Great video as always. There's actually a 4th way also, since changing the order of integration in polar form also works. I wrote all 4 methods out in detail and got 486/5 each time.
4:08 > _"represents bottom part of circle"_ holly molly, i entirely forgot that and was thinking about root of inverted parabola. and by the way, never noticed this connection before too: root of a parabola gives a semi-circle. awesome.
I tried the same arrangement, but with function x^2+y^2 (instead of x^3+xy^2). Following method 3 (polar), I got (81 / 4) * pi. But if this is half a circle, then its area should be pi * r^2 / 2, and if r = 3, it should be (9 / 2) * pi. What did I do wrong, or maybe the whole thing is not really the area of half a circle? Please explain. Thanks.
x^2+y^2 in 3d is not a plain circle, it is a parabola rotated on itself in the y axis, so what you calcultae with this double integral is the volume under this shape, very different from the area of a circle :D
i pause this video at 0:50 and i want to solve this integral by original way by myself , it take along time and very complex, then when i solved it i continous see this video, that amazing way to solve it, 2 way is so good.
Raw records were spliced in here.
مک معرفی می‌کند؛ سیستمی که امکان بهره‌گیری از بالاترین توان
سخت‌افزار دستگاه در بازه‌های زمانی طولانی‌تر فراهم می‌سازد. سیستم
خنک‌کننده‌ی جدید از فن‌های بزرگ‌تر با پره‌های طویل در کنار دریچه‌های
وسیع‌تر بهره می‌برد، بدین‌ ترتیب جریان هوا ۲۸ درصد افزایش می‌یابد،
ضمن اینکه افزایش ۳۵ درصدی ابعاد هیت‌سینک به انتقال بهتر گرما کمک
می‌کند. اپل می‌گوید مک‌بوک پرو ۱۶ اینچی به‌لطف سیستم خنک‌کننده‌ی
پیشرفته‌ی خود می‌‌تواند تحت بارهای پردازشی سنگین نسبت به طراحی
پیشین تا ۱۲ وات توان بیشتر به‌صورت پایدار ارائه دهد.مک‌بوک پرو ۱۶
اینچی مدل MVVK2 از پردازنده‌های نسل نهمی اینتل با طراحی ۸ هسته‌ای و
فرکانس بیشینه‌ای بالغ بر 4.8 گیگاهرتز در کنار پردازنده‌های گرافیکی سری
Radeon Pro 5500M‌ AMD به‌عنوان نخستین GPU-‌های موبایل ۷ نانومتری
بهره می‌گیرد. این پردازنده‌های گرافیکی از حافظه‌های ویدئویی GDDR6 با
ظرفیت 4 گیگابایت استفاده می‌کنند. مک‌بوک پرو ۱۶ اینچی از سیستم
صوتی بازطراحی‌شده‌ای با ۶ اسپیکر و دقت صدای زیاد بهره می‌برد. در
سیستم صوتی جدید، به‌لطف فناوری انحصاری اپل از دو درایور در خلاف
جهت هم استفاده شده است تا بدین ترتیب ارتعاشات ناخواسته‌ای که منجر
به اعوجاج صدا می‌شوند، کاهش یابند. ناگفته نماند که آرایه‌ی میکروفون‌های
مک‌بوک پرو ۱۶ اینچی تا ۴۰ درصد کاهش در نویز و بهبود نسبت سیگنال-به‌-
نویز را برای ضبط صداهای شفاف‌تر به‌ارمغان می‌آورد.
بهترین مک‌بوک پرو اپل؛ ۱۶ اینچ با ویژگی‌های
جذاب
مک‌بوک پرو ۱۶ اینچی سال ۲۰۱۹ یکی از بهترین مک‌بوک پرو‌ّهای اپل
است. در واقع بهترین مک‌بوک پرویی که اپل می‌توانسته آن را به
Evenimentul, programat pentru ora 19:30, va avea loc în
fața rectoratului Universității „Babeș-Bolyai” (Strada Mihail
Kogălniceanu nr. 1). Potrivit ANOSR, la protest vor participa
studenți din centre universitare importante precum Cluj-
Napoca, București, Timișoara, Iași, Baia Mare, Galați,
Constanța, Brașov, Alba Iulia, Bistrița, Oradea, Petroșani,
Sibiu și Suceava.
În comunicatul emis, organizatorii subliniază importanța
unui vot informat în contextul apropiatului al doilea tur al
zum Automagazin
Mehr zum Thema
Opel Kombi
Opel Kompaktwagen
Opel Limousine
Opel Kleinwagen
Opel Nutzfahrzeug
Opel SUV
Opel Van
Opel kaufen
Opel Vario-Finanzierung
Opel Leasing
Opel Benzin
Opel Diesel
using polar coordinates is unfortunately not always the best way. Hence, if you use the polar coordinates to calculate the area of an ellipse, the integral you need to solve turns out to be more difficult to handle than the one you solve using Cartesian coordinates; you can see ru-vid.com/video/%D0%B2%D0%B8%D0%B4%D0%B5%D0%BE-I1vRL-5e2lQ.html
Kurtlane it is a matrix of the partial derivatives of the change of coordinates. in this case, x=rcos(theta) and y=rsin(theta) are the change of coordinates, you takes the partial derivatives of both with respect to r and theta, and you take the determinant of the matrix which gives r. its essentially the multidimensional analogue to dealing with the differential du in u-substitution in the single variable case.